Another Potential NYC Landmark On The Chopping Block: Coney Island’s Pumping Station

Another Potential NYC Landmark On The Chopping Block: Coney Island’s Pumping Station
Source: Wikimedia Commons/ Jim.henderson
Source: Wikimedia Commons/ Jim.henderson

The city’s Landmarks Preservation Commission (LPC) had planned to remove 98 sites from its list of potential landmarks this week – an effort to clear a backlog of applications. On the list was the historic Lady Moody’s House in Gravesend, which has been around almost as long as Gravesend itself.

Fortunately, thanks to pushback from politicians and preservationists, the vote was postponed until after January.

But there is a lesser-known historic site at risk of demolition in our backyards: The Coney Island Pumping Station.

The fire station (located at 2301 Neptune Avenue) is a rather neglected, oval-shaped building made of pinkish limestone that borders Coney Island Creek on Neptune Avenue.
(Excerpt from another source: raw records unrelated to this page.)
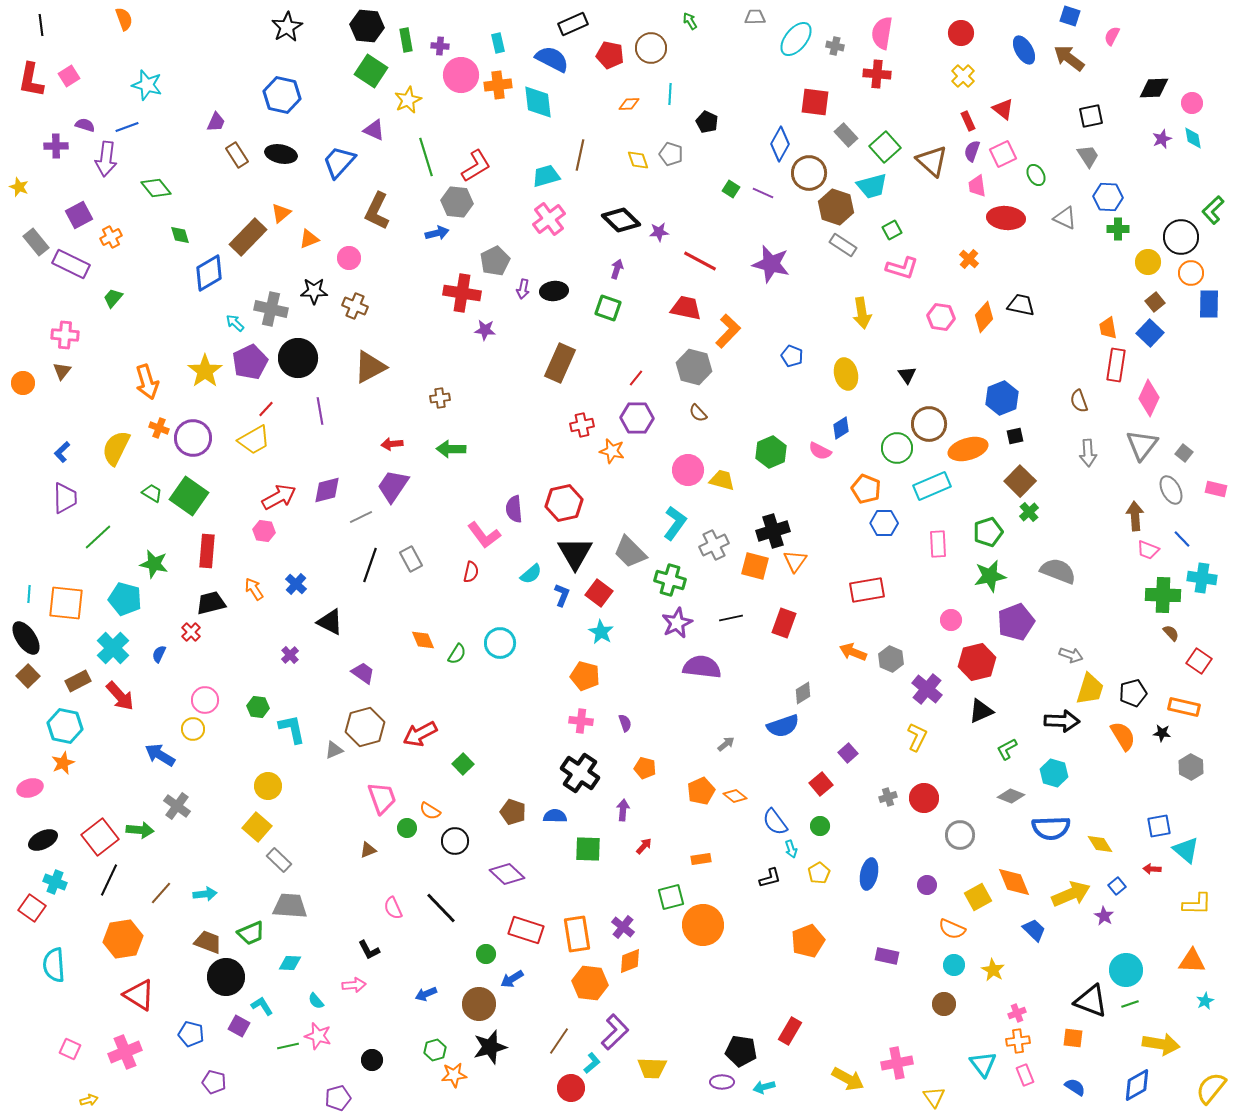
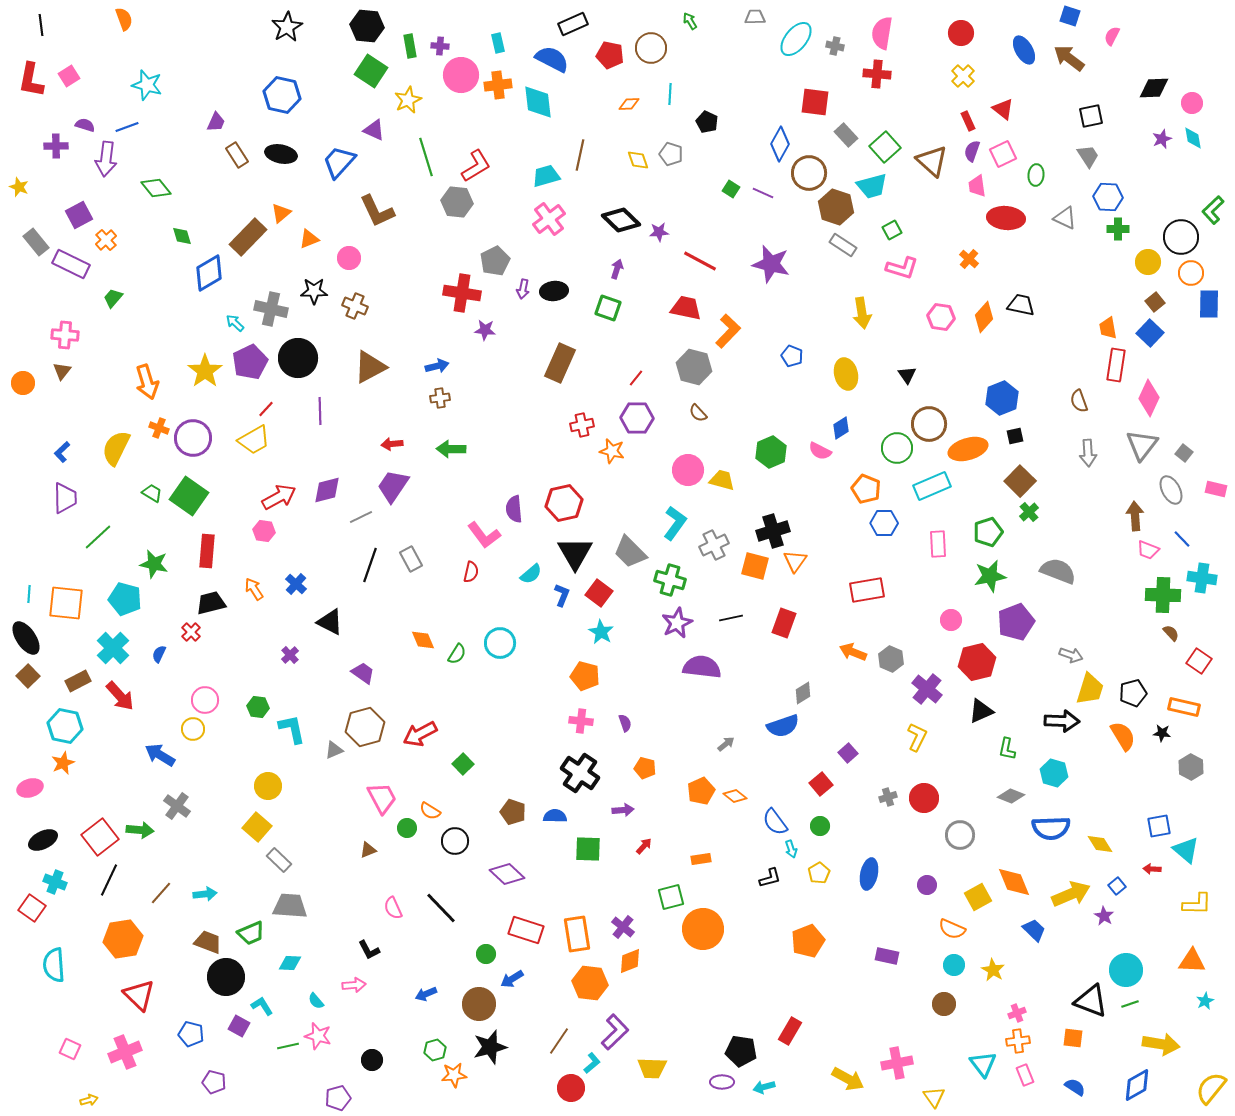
green rectangle at (406, 40): moved 4 px right, 6 px down
green ellipse at (1036, 175): rotated 35 degrees clockwise
brown L-shape at (377, 211): rotated 51 degrees counterclockwise
blue arrow at (437, 233): moved 133 px down
green diamond at (180, 235): moved 2 px right, 1 px down
orange cross at (111, 237): moved 5 px left, 3 px down; rotated 15 degrees counterclockwise
purple line at (320, 411): rotated 8 degrees clockwise
green L-shape at (1007, 749): rotated 50 degrees counterclockwise
pink trapezoid at (382, 798): rotated 8 degrees counterclockwise
purple arrow at (623, 810): rotated 80 degrees clockwise
orange circle at (703, 925): moved 4 px down
red triangle at (139, 995): rotated 12 degrees clockwise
The pumping station was designed in 1938 in a distinctively Moderne style by famed architect Irwin Chanin, who is best known for impressive landmarks like the Century and Majestic apartment buildings on Central Park West. Most eye-catching are the prismatic, jewel-shaped windows, made from nickel, silver, steel, aluminum, and granite, that trim the building’s outer walls. Matching black, granite columns line the front door.

The facility was once flanked a pair of twin prancing Pegasus statues, also made of limestone, but they were moved to the Brooklyn Museum in the 1980s.

The twin pegasus statues are displayed at the Brooklyn Museum. Source: Flickr/wallyg
The twin pegasus statues are currently displayed at the Brooklyn Museum. Source: Flickr/wallyg

Initially, the station was built with the intention of combatting the fires that were a common occurrence at Coney Island’s Dreamland in the early 1900s.

The station was shut down in the 1970s due to its outdated pumping design and has remained abandoned ever since. Not for lack of trying, though. In 1980, the Coney Island Pumping Station was brought before the LPC for landmark consideration, but by that time the pumping station was overgrown, and vandals had stolen pieces of the windows and chipped away at the building’s exterior. After someone ripped the ears off of the stallions, Charles Savage, who was the director of the Landmarks Commission’s architectural salvage program at the time, had them moved to the Brooklyn Museum.

In 1990, the city designated $23 million of capital funds to revive pumping station and turn it into homeless shelter, but nothing came of the plan. Most recently, Charles Denson, director of the Coney Island History Project, proposed using the property for a “constructed wetland” bio-filter demonstration project on Coney Island Creek, as part of the city’s  participatory budgeting initiative.

“This project would demonstrate the benefits of natural filtration as a way to clean Coney Island Creek’s storm sewers using natural methods of wastewater treatment,” he wrote in his proposal.

Let’s hope someone finds a use for this rare gem of building, lest it be forgotten for good.